Эта вибрация текста между фантастическим гротеском и реалистичнейшей точностью составляет здесь суть художественного ритма. Когда «валдахины», «мерблюзьи мантоны» и «смолевые непромокабли» уже ввергли вас в атмосферу карнавальной фантасмагории, и автор только что с удовольствием шарахнул вас по голове «Аболоном полведерским», и вы видите, что по кунсткамере меж «бюстров» и монстров шествуют не люди, а заводные куклы: Александр и Платов, – первый вдруг поворачивается ко второму и, дернув того за рукав, произносит фразу, выверенную по всем принципам натурального письма:
– Пожалуйста, не порть мне политики.
И «реалистическая» фраза становится частью фантасмагории! Автор, спрятавшийся за «оружейника», городит перед нами геркулесовы столпы выдумки. Бревном опрокидывают крышу, кричат: «Пожар!!», падают без чувств от вони в избе и летят от города к городу с дикой, «космической» скоростью, но… проскакивают по инерции станцию на сто «скачков» лишних, – так, как это было бы уместно в повествовании с реальной атмосферой (и стало быть, с инерцией), ну, скажем, как если бы Илья Ильич Обломов, замечтавшись, проскочил бы шлагбаум…
Трезвейшая реальность спрятана в самой сердцевине безудержного словесного лесковского карнавала. И выявляется она – в неожиданных, уже по «Запечатленному ангелу» знакомых нам сбоях сюжетной логики.
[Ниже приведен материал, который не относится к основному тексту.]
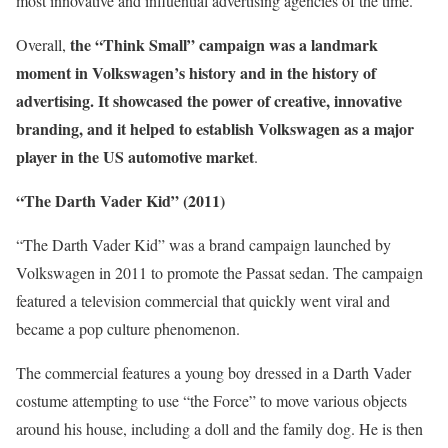
most innovative and influential advertising agencies of the time.
the “Think Small” campaign was a landmark
Overall,
moment in Volkswagen’s history and in the history of
advertising. It showcased the power of creative, innovative
branding, and it helped to establish Volkswagen as a major
player in the US automotive market
.
“The Darth Vader Kid” (2011)
“The Darth Vader Kid” was a brand campaign launched by
Volkswagen in 2011 to promote the Passat sedan. The campaign
featured a television commercial that quickly went viral and
became a pop culture phenomenon.
The commercial features a young boy dressed in a Darth Vader
costume attempting to use “the Force” to move various objects
around his house, including a doll and the family dog. He is then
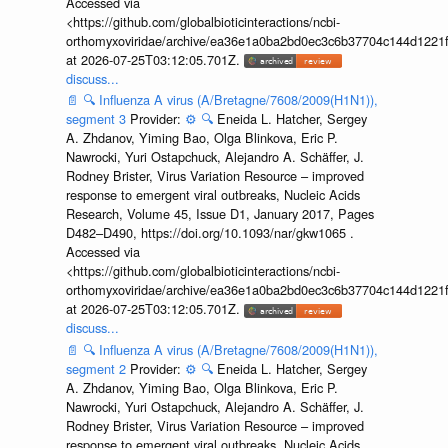
Accessed via
<https://github.com/globalbioticinteractions/ncbi-
orthomyxoviridae/archive/ea36e1a0ba2bd0ec3c6b37704c144d1221f
at 2026-07-25T03:12:05.701Z.
discuss...
📄
🔍
Influenza A virus (A/Bretagne/7608/2009(H1N1)),
segment 3
Provider:
⚙️
🔍
Eneida L. Hatcher, Sergey
A. Zhdanov, Yiming Bao, Olga Blinkova, Eric P.
Nawrocki, Yuri Ostapchuck, Alejandro A. Schäffer, J.
Rodney Brister, Virus Variation Resource – improved
response to emergent viral outbreaks, Nucleic Acids
Research, Volume 45, Issue D1, January 2017, Pages
D482–D490, https://doi.org/10.1093/nar/gkw1065 .
Accessed via
<https://github.com/globalbioticinteractions/ncbi-
orthomyxoviridae/archive/ea36e1a0ba2bd0ec3c6b37704c144d1221f
at 2026-07-25T03:12:05.701Z.
discuss...
📄
🔍
Influenza A virus (A/Bretagne/7608/2009(H1N1)),
segment 2
Provider:
⚙️
🔍
Eneida L. Hatcher, Sergey
A. Zhdanov, Yiming Bao, Olga Blinkova, Eric P.
Nawrocki, Yuri Ostapchuck, Alejandro A. Schäffer, J.
Rodney Brister, Virus Variation Resource – improved
response to emergent viral outbreaks, Nucleic Acids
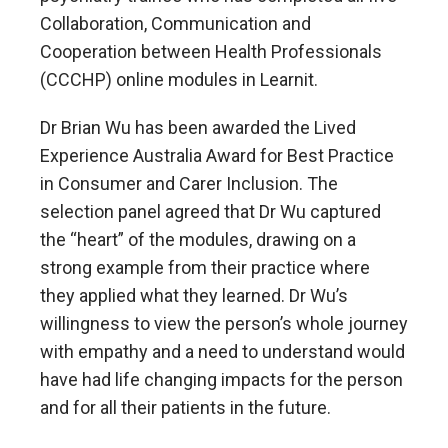
Collaboration, Communication and
Cooperation between Health Professionals
(CCCHP) online modules in Learnit.
Dr Brian Wu has been awarded the Lived
Experience Australia Award for Best Practice
in Consumer and Carer Inclusion. The
selection panel agreed that Dr Wu captured
the “heart” of the modules, drawing on a
strong example from their practice where
they applied what they learned. Dr Wu’s
willingness to view the person’s whole journey
with empathy and a need to understand would
have had life changing impacts for the person
and for all their patients in the future.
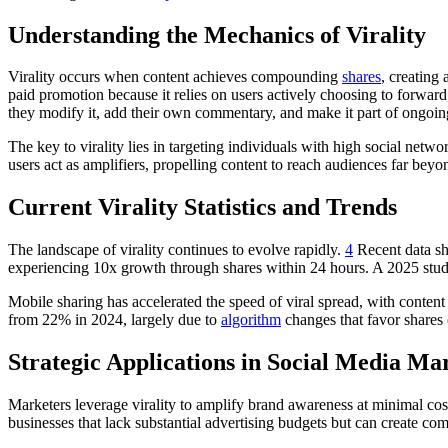
Understanding the Mechanics of Virality
Virality occurs when content achieves compounding
shares
, creating
paid promotion because it relies on users actively choosing to forw
they modify it, add their own commentary, and make it part of ongoin
The key to virality lies in targeting individuals with high social ne
users act as amplifiers, propelling content to reach audiences far beyo
Current Virality Statistics and Trends
The landscape of virality continues to evolve rapidly.
4
Recent data sho
experiencing 10x growth through shares within 24 hours. A 2025 stu
Mobile sharing has accelerated the speed of viral spread, with content 
from 22% in 2024, largely due to
algorithm
changes that favor shares
Strategic Applications in Social Media Ma
Marketers leverage virality to amplify brand awareness at minimal cost
businesses that lack substantial advertising budgets but can create com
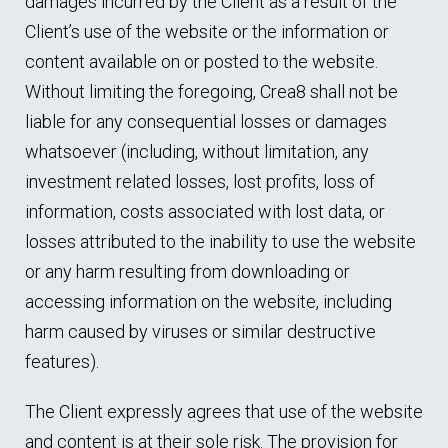
damages incurred by the Client as a result of the
Client’s use of the website or the information or
content available on or posted to the website.
Without limiting the foregoing, Crea8 shall not be
liable for any consequential losses or damages
whatsoever (including, without limitation, any
investment related losses, lost profits, loss of
information, costs associated with lost data, or
losses attributed to the inability to use the website
or any harm resulting from downloading or
accessing information on the website, including
harm caused by viruses or similar destructive
features).
The Client expressly agrees that use of the website
and content is at their sole risk. The provision for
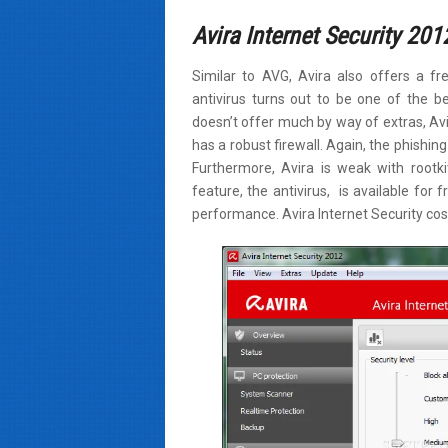
Avira Internet Security 201
Similar to AVG, Avira also offers a fre
antivirus turns out to be one of the be
doesn’t offer much by way of extras, Av
has a robust firewall. Again, the phishing 
Furthermore, Avira is weak with rootki
feature, the antivirus, is available fo
performance. Avira Internet Security cost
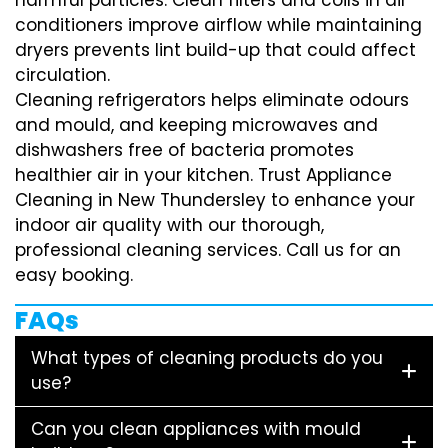
conditioners improve airflow while maintaining
dryers prevents lint build-up that could affect
circulation.
Cleaning refrigerators helps eliminate odours
and mould, and keeping microwaves and
dishwashers free of bacteria promotes
healthier air in your kitchen. Trust Appliance
Cleaning in New Thundersley to enhance your
indoor air quality with our thorough,
professional cleaning services. Call us for an
easy booking.
FAQs
What types of cleaning products do you
use?
Can you clean appliances with mould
Надо бы мастерам идти в Москву, ан нет, пошли к Киеву… А если вы поверили, что в Киев, так тоже нет, потому что не в Киев, а в Мценск, к святителю Мир Ликийских. Но если вы настроились узнать, что за таинство свершилось с мастерами у Николы, то опять-таки зря, потому что это «ужасный секрет». Логика рывками обходит сокровенное, обозначая, очерчивая его. Это одновременно и мистификация, и истина: реальность выявляется, но не прямо, а окольно, кольцами, обиняками, «навыворот».
Реальность народного дарования, растрачиваемого впустую и на пустое.
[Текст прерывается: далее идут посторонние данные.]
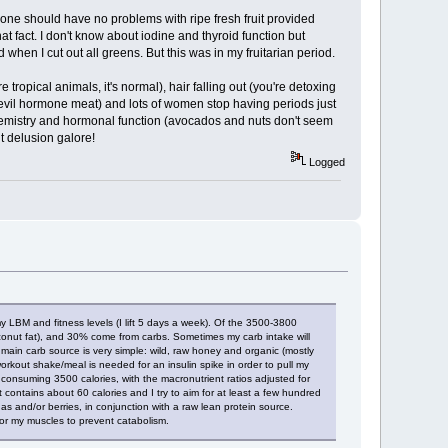
hat one should have no problems with ripe fresh fruit provided
t fact. I don't know about iodine and thyroid function but
 when I cut out all greens. But this was in my fruitarian period.
opical animals, it's normal), hair falling out (you're detoxing
 evil hormone meat) and lots of women stop having periods just
chemistry and hormonal function (avocados and nuts don't seem
t delusion galore!
Logged
my LBM and fitness levels (I lift 5 days a week). Of the 3500-3800
conut fat), and 30% come from carbs. Sometimes my carb intake will
main carb source is very simple: wild, raw honey and organic (mostly
-workout shake/meal is needed for an insulin spike in order to pull my
am consuming 3500 calories, with the macronutrient ratios adjusted for
contains about 60 calories and I try to aim for at least a few hundred
 and/or berries, in conjunction with a raw lean protein source.
for my muscles to prevent catabolism.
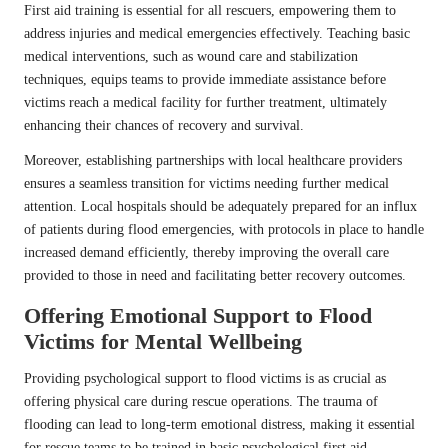
First aid training is essential for all rescuers, empowering them to
address injuries and medical emergencies effectively. Teaching basic
medical interventions, such as wound care and stabilization
techniques, equips teams to provide immediate assistance before
victims reach a medical facility for further treatment, ultimately
enhancing their chances of recovery and survival.
Moreover, establishing partnerships with local healthcare providers
ensures a seamless transition for victims needing further medical
attention. Local hospitals should be adequately prepared for an influx
of patients during flood emergencies, with protocols in place to handle
increased demand efficiently, thereby improving the overall care
provided to those in need and facilitating better recovery outcomes.
Offering Emotional Support to Flood
Victims for Mental Wellbeing
Providing psychological support to flood victims is as crucial as
offering physical care during rescue operations. The trauma of
flooding can lead to long-term emotional distress, making it essential
for rescue teams to be trained in basic psychological first aid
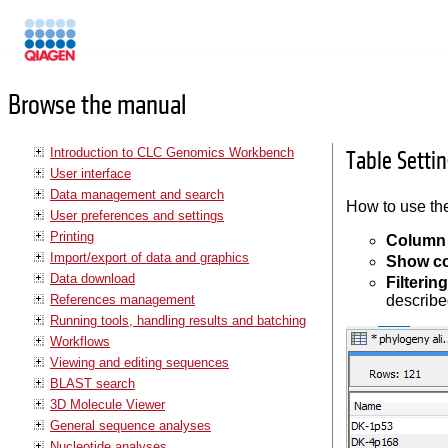
Manuals
Browse the manual
Introduction to CLC Genomics Workbench
Table Settin
User interface
Data management and search
How to use the
User preferences and settings
Printing
Column 
Import/export of data and graphics
Show c
Data download
Filterin
References management
describe
Running tools, handling results and batching
Workflows
Viewing and editing sequences
BLAST search
3D Molecule Viewer
General sequence analyses
Nucleotide analyses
Реальность того ощущения, что при всей пустоте и бессмысленности подвига Левши, в результате которого английская блоха, как-никак, а плясать перестала, и, таким образом, минимальный смысл всего дела вывернулся наизнанку и вышел абсурдом, – все-таки умелость, талант, доброта и терпение, в этот конфуз вложенные, реальны. Они-то – факт. Они – почва и непреложность.
И вот интонация Лескова-рассказчика тонко и остро колеблется между отталкивающимися полюсами. С одной стороны, отчаянная удаль, отсутствие всякой меры, какой-то экстаз абсурда: таскают за чубы? хорошо! разбили голову? – давай еще! Чем хуже, тем лучше: где наша не пропадала!.. И вдруг среди этого лихого посвиста – какая-нибудь тихая, трезвая фраза, совсем из другого регистра, со стороны:
– Это их эпос, и притом с очень «человечкиной душою»…
«Человечкиной». Странное словцо: тихое, хрупкое, робкое какое-то. Совсем не с того карнавала: не с «парата» питерского и не из той вонючей избы, где все без чувств пали. И вообще, пожалуй, не с карнавала, а… из мягкой гостиной в провинциальном дворянском доме. Или из редакции какого-нибудь умеренно гуманного журнала, воспрянувшего с честным человеколюбием в «либеральные» годы.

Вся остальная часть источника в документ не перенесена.